The near-zero CHANGES_REQUESTED rate is notable. Sentry’s review culture appears to favor inline comments and approval-with-comments rather than formal change requests. This means the review event count alone understates actual review friction — the real signal is in comment content, not review states.

| Metric | Value | |--------|-------| | Median files changed | 2.0 | | P90 files changed | 9.0 | | Median churn (lines) | 51.5 | | P90 churn (lines) | 344.0 |

The majority of Sentry PRs are small: the median changes just 2 files with ~52 lines of churn.

PRs are segmented into three buckets:

| Segment | Definition | Count | Share | Median TTM | Median Reviews | |---------|------------|-------|-------|------------|----------------| | Small | ≤3 files AND ≤80 churn | 261 | 52.2% | 1.66h | 1.0 | | Large | ≥10 files OR ≥400 churn | 68 | 13.6% | 22.52h | 5.0 |

Key observations:

  • Large PRs take 13.6x longer to merge than small PRs (22.52h vs 1.66h)
  • Large PRs receive 5x more review events (5.0 vs 1.0 median)
  • Over half (52.2%) of all PRs are small, suggesting that PR slicing is already common practice
  • The 13.6% of large PRs likely accounts for a disproportionate share of total review effort

Using conventional commit prefixes parsed from PR titles:

| Type | Count | High-Friction Rate | |------|-------|--------------------| | feat | 166 | 38.6% | | perf | 12 | 25.0% | | ref | 98 | 22.4% | | fix | 131 | 17.6% | | chore | 42 | 14.3% | | test | 8 | 12.5% |

Feature PRs are 2.2x more likely to be high-friction than fix PRs.
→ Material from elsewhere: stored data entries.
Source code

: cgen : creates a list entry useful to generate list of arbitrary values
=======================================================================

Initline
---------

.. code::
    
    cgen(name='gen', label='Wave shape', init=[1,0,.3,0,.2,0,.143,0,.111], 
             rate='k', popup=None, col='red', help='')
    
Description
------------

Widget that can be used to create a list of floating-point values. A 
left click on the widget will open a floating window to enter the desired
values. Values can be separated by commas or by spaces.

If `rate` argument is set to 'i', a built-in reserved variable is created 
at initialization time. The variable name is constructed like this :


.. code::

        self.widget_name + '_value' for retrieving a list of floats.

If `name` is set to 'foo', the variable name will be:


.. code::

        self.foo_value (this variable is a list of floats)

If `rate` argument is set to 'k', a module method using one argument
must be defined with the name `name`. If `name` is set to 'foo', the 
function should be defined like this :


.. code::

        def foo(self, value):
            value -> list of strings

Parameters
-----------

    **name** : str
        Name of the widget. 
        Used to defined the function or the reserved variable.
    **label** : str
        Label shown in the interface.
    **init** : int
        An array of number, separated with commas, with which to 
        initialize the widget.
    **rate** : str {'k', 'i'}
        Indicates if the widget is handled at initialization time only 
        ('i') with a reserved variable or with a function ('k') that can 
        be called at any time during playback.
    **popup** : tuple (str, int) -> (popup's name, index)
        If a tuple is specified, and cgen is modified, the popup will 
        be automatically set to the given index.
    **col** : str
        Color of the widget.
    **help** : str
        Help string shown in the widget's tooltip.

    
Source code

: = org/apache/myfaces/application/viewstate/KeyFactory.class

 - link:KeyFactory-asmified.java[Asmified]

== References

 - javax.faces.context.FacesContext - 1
This aligns with the expectation that new features introduce more design discussion than targeted bug fixes.

| Bucket | Count | High-Friction Rate | |--------|-------|--------------------| | 0-1 review events | varies | 9.8% | | 2-3 review events | varies | varies | | 4-6 review events | varies | varies | | 7+ review events | varies | highest |

The relationship between review engagement and friction is mechanical (review count is a component of the friction score), but the segmentation by size shows that size drives friction more than any other factor: 57.4% of large PRs are high-friction vs only 9.8% of tiny PRs.

The baseline tells a clear story: Sentry’s review process is efficient for small, well-scoped PRs (median 1.66h TTM) but struggles with large, complex changes (median 22.52h TTM). The near-zero formal CHANGES_REQUESTED rate suggests friction manifests through comment threads rather than formal review states — which is why the theme analysis of actual comment content is essential for understanding the real sources of review friction.